▶ _EXERCISE BRIEF_
Lines in the listing below that include the word "Left" need to be copied.

▶ _DATA_
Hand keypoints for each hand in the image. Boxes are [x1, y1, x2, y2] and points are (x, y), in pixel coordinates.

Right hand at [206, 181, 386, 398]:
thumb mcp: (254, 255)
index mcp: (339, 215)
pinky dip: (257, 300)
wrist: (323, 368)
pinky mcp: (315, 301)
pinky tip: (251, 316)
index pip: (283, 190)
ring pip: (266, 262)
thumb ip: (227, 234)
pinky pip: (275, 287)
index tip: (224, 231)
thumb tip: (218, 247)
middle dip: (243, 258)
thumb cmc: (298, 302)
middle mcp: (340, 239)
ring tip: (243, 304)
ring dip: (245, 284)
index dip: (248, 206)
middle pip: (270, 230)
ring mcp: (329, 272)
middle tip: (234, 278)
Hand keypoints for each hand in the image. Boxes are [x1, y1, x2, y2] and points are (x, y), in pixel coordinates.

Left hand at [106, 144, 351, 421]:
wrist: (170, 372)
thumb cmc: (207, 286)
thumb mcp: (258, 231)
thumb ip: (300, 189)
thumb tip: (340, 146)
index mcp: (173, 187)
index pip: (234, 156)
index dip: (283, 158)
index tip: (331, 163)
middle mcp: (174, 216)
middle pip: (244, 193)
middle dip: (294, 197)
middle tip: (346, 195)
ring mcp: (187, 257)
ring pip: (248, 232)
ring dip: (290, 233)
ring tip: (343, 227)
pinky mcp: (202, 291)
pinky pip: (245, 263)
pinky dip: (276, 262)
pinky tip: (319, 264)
--
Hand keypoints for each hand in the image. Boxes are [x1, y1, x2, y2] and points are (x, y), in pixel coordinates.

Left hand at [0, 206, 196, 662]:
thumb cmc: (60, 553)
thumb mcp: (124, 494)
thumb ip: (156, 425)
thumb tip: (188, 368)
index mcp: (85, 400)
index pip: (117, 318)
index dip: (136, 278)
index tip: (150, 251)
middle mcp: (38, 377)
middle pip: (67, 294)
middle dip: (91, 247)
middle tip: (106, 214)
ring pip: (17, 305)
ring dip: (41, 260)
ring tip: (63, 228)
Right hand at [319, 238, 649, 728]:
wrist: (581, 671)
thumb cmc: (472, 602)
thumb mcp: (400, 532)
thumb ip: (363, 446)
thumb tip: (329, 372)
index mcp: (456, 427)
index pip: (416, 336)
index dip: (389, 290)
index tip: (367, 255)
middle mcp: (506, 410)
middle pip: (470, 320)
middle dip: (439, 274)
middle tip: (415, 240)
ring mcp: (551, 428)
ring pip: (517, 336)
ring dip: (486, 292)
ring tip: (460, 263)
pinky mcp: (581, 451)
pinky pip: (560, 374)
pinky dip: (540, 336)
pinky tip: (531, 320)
---
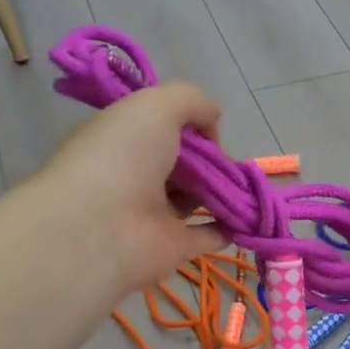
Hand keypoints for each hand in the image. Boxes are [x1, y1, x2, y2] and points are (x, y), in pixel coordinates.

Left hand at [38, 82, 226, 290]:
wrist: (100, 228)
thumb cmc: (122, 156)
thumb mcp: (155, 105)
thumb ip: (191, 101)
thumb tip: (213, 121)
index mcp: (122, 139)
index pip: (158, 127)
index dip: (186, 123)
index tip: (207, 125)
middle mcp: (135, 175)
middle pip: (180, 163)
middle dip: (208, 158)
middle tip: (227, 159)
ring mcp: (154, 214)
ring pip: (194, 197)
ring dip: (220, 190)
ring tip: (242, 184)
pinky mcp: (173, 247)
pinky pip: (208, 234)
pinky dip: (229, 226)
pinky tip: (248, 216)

▶ _REPLY TO THE TASK_
Left hand at [106, 144, 351, 421]:
Left hand at [0, 206, 196, 662]:
Left hand at [38, 82, 226, 290]:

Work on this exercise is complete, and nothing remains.